Troisième angle de vue : comment se positionnent-ils, par rapport au passé et aux autres ? Par rapport au passé, les Français sont tiraillés entre une nostalgie abstraite – 73 % partagent l’idée que « c’était mieux avant » et sont près de 10 points de plus à partager cette idée qu’en 2017 – et une hésitation concrète – par rapport à leurs parents à Au même âge, 28% considèrent leur situation comme « pire » et presque identique, 32 %, « meilleure ». Par rapport au présent, deux dimensions doivent être combinées. D’une part, ils se situent principalement au centre de la société : la « démiddleisation » évoquée justement par Jérôme Fourquet est partout… sauf dans les auto-positionnements sociaux. 72% des Français pensent appartenir à la classe moyenne ou 58% se considèrent appartenir à un groupe qui n’est ni « en haut » ni « en bas » de la société. En revanche, ils ressentent un sentiment d’injustice et ne pensent pas occuper une place centrale : à 63%, ils ne reçoivent pas « le respect qu’ils méritent » et, à 69%, ils réfutent l’idée selon laquelle ils ont « plus de respect ». avantages que d’autres ».
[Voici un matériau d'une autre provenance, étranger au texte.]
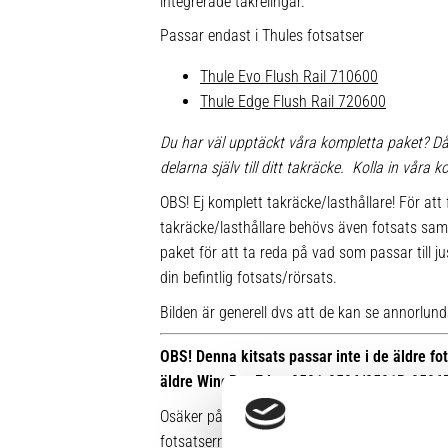
integrerade takrelingar.
Passar endast i Thules fotsatser
Thule Evo Flush Rail 710600
Thule Edge Flush Rail 720600
Du har väl upptäckt våra kompletta paket? Då
delarna själv till ditt takräcke. Kolla in våra
OBS! Ej komplett takräcke/lasthållare! För att 
takräcke/lasthållare behövs även fotsats sam
paket för att ta reda på vad som passar till ju
din befintlig fotsats/rörsats.
Bilden är generell dvs att de kan se annorlunda u
OBS! Denna kitsats passar inte i de äldre f
äldre WingBar Edge 9591-9596/9591B-9596
Osäker på vilken fot du har sedan tidigare? Hä
fotsatserna:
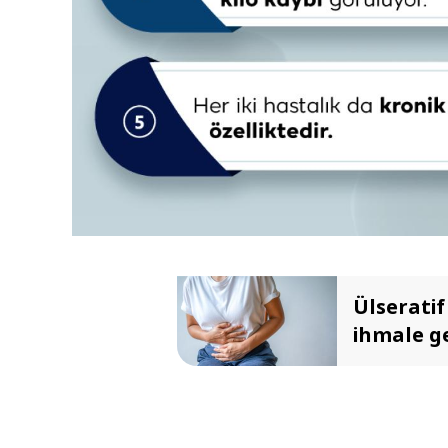
Ülseratif
ihmale g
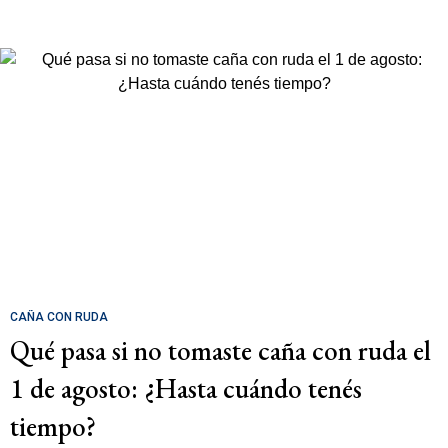
CAÑA CON RUDA
Qué pasa si no tomaste caña con ruda el
1 de agosto: ¿Hasta cuándo tenés
tiempo?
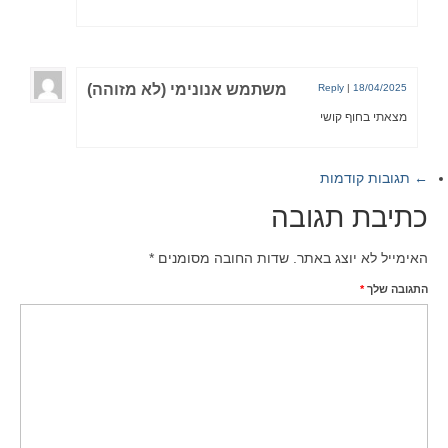
משתמש אנונימי (לא מזוהה)
Reply
|
18/04/2025
מצאתי בחוף קושי
← תגובות קודמות
כתיבת תגובה
האימייל לא יוצג באתר.
שדות החובה מסומנים
*
התגובה שלך
*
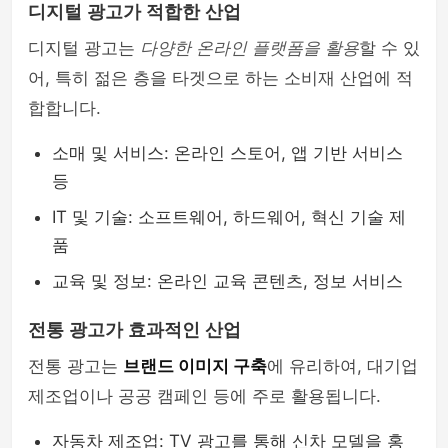
디지털 광고가 적합한 산업
디지털 광고는
다양한 온라인 플랫폼을 활용
할 수 있
어, 특히 젊은 층을 타겟으로 하는 소비재 산업에 적
합합니다.
소매 및 서비스: 온라인 스토어, 앱 기반 서비스
등
IT 및 기술: 소프트웨어, 하드웨어, 혁신 기술 제
품
교육 및 정보: 온라인 교육 콘텐츠, 정보 서비스
전통 광고가 효과적인 산업
전통 광고는
브랜드 이미지 구축
에 유리하여, 대기업
제조업이나 공공 캠페인 등에 주로 활용됩니다.
자동차 제조업: TV 광고를 통해 신차 모델을 홍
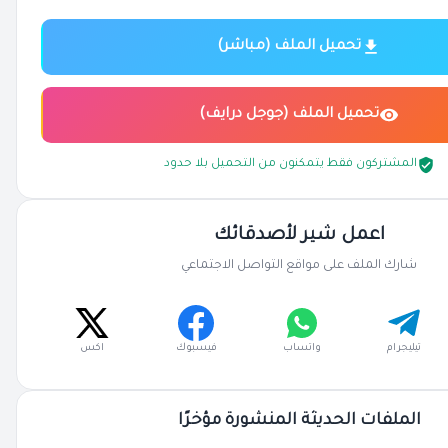
تحميل الملف (مباشر)
تحميل الملف (جوجل درايف)
المشتركون فقط يتمكنون من التحميل بلا حدود
اعمل شير لأصدقائك
شارك الملف على مواقع التواصل الاجتماعي
تيليجرام
واتساب
فيسبوك
اكس
الملفات الحديثة المنشورة مؤخرًا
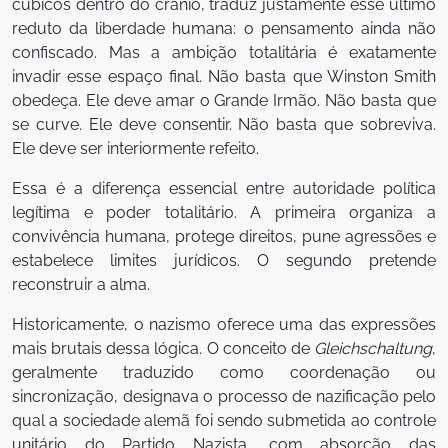
cúbicos dentro do crânio, traduz justamente esse último
reduto da liberdade humana: o pensamento ainda não
confiscado. Mas a ambição totalitária é exatamente
invadir esse espaço final. Não basta que Winston Smith
obedeça. Ele deve amar o Grande Irmão. Não basta que
se curve. Ele deve consentir. Não basta que sobreviva.
Ele deve ser interiormente refeito.
Essa é a diferença essencial entre autoridade política
legítima e poder totalitário. A primeira organiza a
convivência humana, protege direitos, pune agressões e
estabelece limites jurídicos. O segundo pretende
reconstruir a alma.
Historicamente, o nazismo oferece uma das expressões
mais brutais dessa lógica. O conceito de
Gleichschaltung
,
geralmente traduzido como coordenação ou
sincronização, designava o processo de nazificação pelo
qual a sociedade alemã foi sendo submetida ao controle
unitário do Partido Nazista, com absorção das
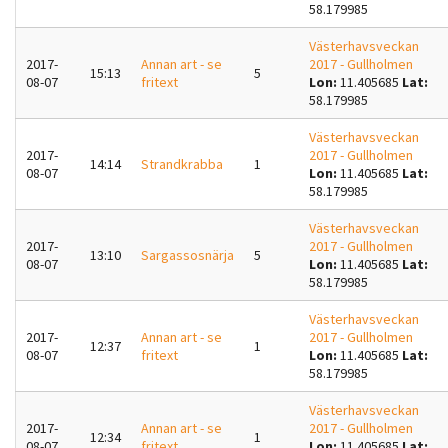
58.179985
Västerhavsveckan
2017-
Annan art - se
2017 - Gullholmen
15:13
5
08-07
fritext
Lon:
11.405685
Lat:
58.179985
Västerhavsveckan
2017-
2017 - Gullholmen
14:14
Strandkrabba
1
08-07
Lon:
11.405685
Lat:
58.179985
Västerhavsveckan
2017-
2017 - Gullholmen
13:10
Sargassosnärja
5
08-07
Lon:
11.405685
Lat:
58.179985
Västerhavsveckan
2017-
Annan art - se
2017 - Gullholmen
12:37
1
08-07
fritext
Lon:
11.405685
Lat:
58.179985
Västerhavsveckan
2017-
Annan art - se
2017 - Gullholmen
12:34
1
08-07
fritext
Lon:
11.405685
Lat:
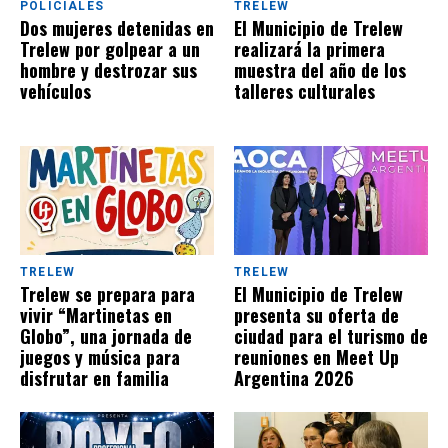
POLICIALES
TRELEW
Dos mujeres detenidas en
El Municipio de Trelew
Trelew por golpear a un
realizará la primera
hombre y destrozar sus
muestra del año de los
vehículos
talleres culturales
TRELEW
TRELEW
Trelew se prepara para
El Municipio de Trelew
vivir “Martinetas en
presenta su oferta de
Globo”, una jornada de
ciudad para el turismo de
juegos y música para
reuniones en Meet Up
disfrutar en familia
Argentina 2026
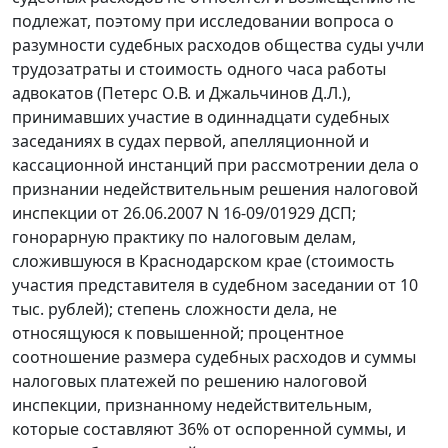
подлежат, поэтому при исследовании вопроса о
разумности судебных расходов общества суды учли
трудозатраты и стоимость одного часа работы
адвокатов (Петерс О.В. и Джальчинов Д.Л.),
принимавших участие в одиннадцати судебных
заседаниях в судах первой, апелляционной и
кассационной инстанций при рассмотрении дела о
признании недействительным решения налоговой
инспекции от 26.06.2007 N 16-09/01929 ДСП;
гонорарную практику по налоговым делам,
сложившуюся в Краснодарском крае (стоимость
участия представителя в судебном заседании от 10
тыс. рублей); степень сложности дела, не
относящуюся к повышенной; процентное
соотношение размера судебных расходов и суммы
налоговых платежей по решению налоговой
инспекции, признанному недействительным,
которые составляют 36% от оспоренной суммы, и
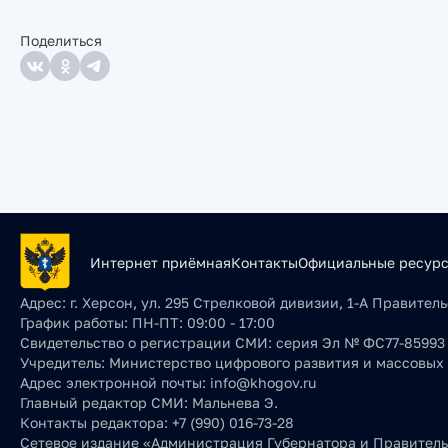
Поделиться
Интернет приёмная
Контакты
Официальные ресур
Адрес:
г. Херсон, ул. 295 Стрелковой дивизии, 1-А Правите
График работы:
ПН-ПТ: 09:00 - 17:00
Свидетельство о регистрации СМИ:
серия Эл № ФС77-85993 о
Учредитель:
Министерство цифрового развития и массовых
Адрес электронной почты:
info@khogov.ru
Главный редактор СМИ:
Мальнева Э.
Контакты редактора:
+7 (990) 016-73-28
Сетевое издание «Администрация Губернатора и Правительс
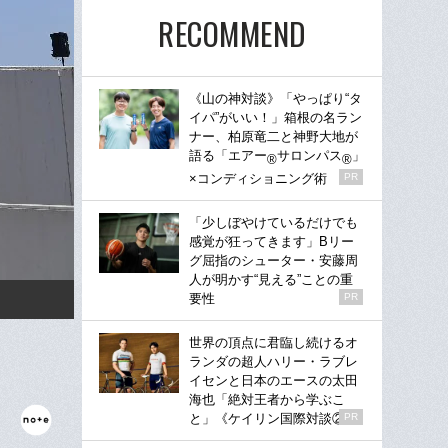
RECOMMEND
《山の神対談》「やっぱり“タ
イパ”がいい！」箱根の名ラン
ナー、柏原竜二と神野大地が
語る「エアー
サロンパス
」
®
®
×コンディショニング術
PR
「少しぼやけているだけでも
感覚が狂ってきます」Bリー
グ屈指のシューター・安藤周
人が明かす“見える”ことの重
要性
PR
世界の頂点に君臨し続けるオ
ランダの超人ハリー・ラブレ
イセンと日本のエースの太田
海也「絶対王者から学ぶこ
と」《ケイリン国際対談②》
PR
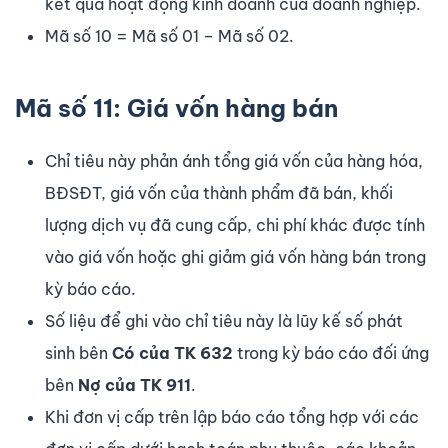
kết quả hoạt động kinh doanh của doanh nghiệp.
Mã số 10 = Mã số 01 – Mã số 02.
Mã số 11: Giá vốn hàng bán
Chỉ tiêu này phản ánh tổng giá vốn của hàng hóa,
BĐSĐT, giá vốn của thành phẩm đã bán, khối
lượng dịch vụ đã cung cấp, chi phí khác được tính
vào giá vốn hoặc ghi giảm giá vốn hàng bán trong
kỳ báo cáo.
Số liệu để ghi vào chỉ tiêu này là lũy kế số phát
sinh bên
Có của TK 632
trong kỳ báo cáo đối ứng
bên
Nợ của TK 911
.
Khi đơn vị cấp trên lập báo cáo tổng hợp với các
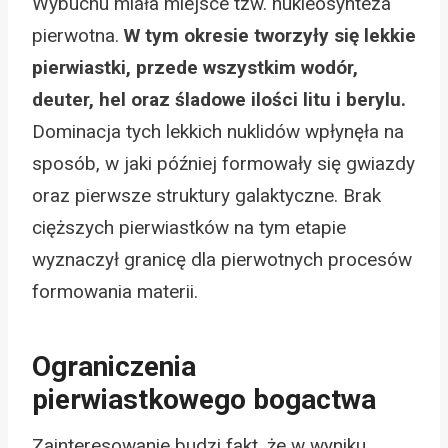
Wybuchu miała miejsce tzw. nukleosynteza
pierwotna.
W tym okresie tworzyły się lekkie
pierwiastki, przede wszystkim wodór,
deuter, hel oraz śladowe ilości litu i berylu.
Dominacja tych lekkich nuklidów wpłynęła na
sposób, w jaki później formowały się gwiazdy
oraz pierwsze struktury galaktyczne. Brak
cięższych pierwiastków na tym etapie
wyznaczył granicę dla pierwotnych procesów
formowania materii.
Ograniczenia
pierwiastkowego bogactwa
Zainteresowanie budzi fakt, że w wyniku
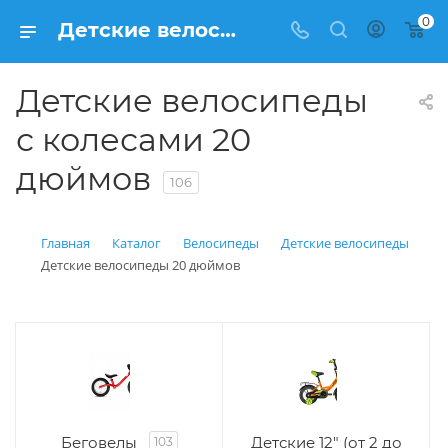
0
Детские велосипеды с диаметром колес 20 дюймов, купить
Детские велосипеды
с колесами 20
дюймов
106
Главная
Каталог
Велосипеды
Детские велосипеды
Детские велосипеды 20 дюймов
Беговелы
Детские 12" (от 2 до
103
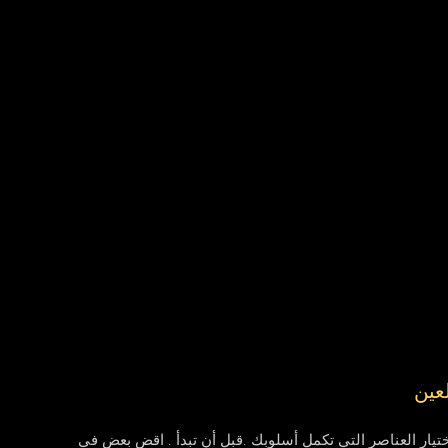
لعين
ار العناصر التي تكمل أسلوبك .قبل أن تبدأ . اقض بعض في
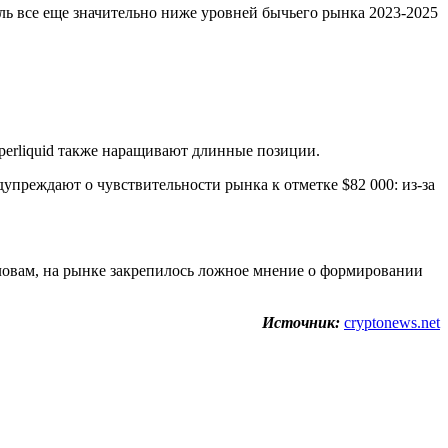
ель все еще значительно ниже уровней бычьего рынка 2023-2025
perliquid также наращивают длинные позиции.
упреждают о чувствительности рынка к отметке $82 000: из-за
словам, на рынке закрепилось ложное мнение о формировании
Источник:
cryptonews.net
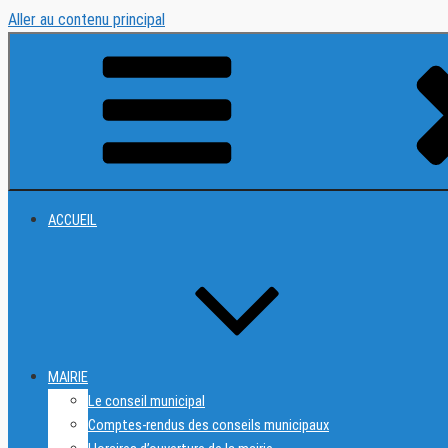
Aller au contenu principal
ACCUEIL
MAIRIE
Le conseil municipal
Comptes-rendus des conseils municipaux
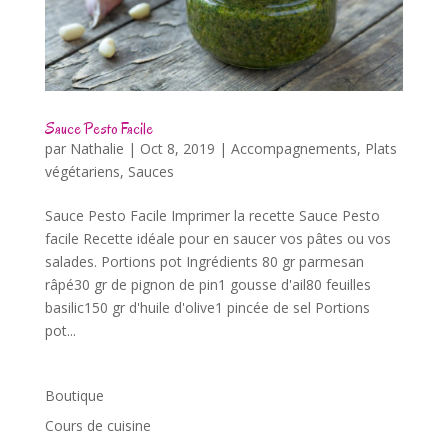
Sauce Pesto Facile
par
Nathalie
|
Oct 8, 2019
|
Accompagnements
,
Plats
végétariens
,
Sauces
Sauce Pesto Facile Imprimer la recette Sauce Pesto
facile Recette idéale pour en saucer vos pâtes ou vos
salades. Portions pot Ingrédients 80 gr parmesan
râpé30 gr de pignon de pin1 gousse d'ail80 feuilles
basilic150 gr d'huile d'olive1 pincée de sel Portions
pot...
Boutique
Cours de cuisine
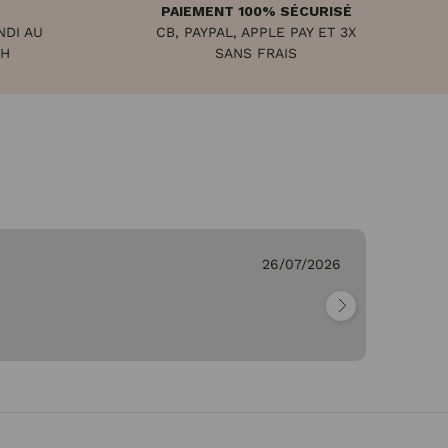
PAIEMENT 100% SÉCURISÉ
NDI AU
CB, PAYPAL, APPLE PAY ET 3X
8H
SANS FRAIS
C.
26/07/2026
Vé
"M
re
Quel que soit l’angle sous lequel on examine ce portrait des Français, il est plus nuancé et moins sombre que ce qui est souvent présenté. Il faut néanmoins conclure en ajoutant deux contrepoints. La première : il ne faut pas oublier une minorité, plus ou moins importante selon les sujets. 10 % des Français sont très insatisfaits de leur vie, 24 % se positionnent « en bas » de la société, 27 % ne sont pas partis en vacances au cours des douze derniers mois, 39 % déclarent se « sentir seuls » (et même 47 % hommes de moins de trente-cinq ans) – et, encore une fois, 55 % déclarent avoir des difficultés à faire face à leurs dépenses courantes. Le deuxième contrepoint s’appuie sur une analyse plus fine de certaines catégories de la population pour lesquelles les résultats sont nettement plus préoccupants : la classe populaire, les salariés et les ouvriers, mais aussi et plus encore les chômeurs : 76% déclarent s’en sortir. . difficilement (plus de la moitié des demandeurs d’emploi ne sont, on le sait, pas indemnisés), 69% n’ont pas le respect qu’ils méritent, 50% appartiennent aux couches les plus basses, 48% ne sont pas partis en vacances. Cette réalité contraste avec la manière dont cette catégorie est souvent dénigrée dans les débats médiatiques et malmenée dans les arbitrages publics.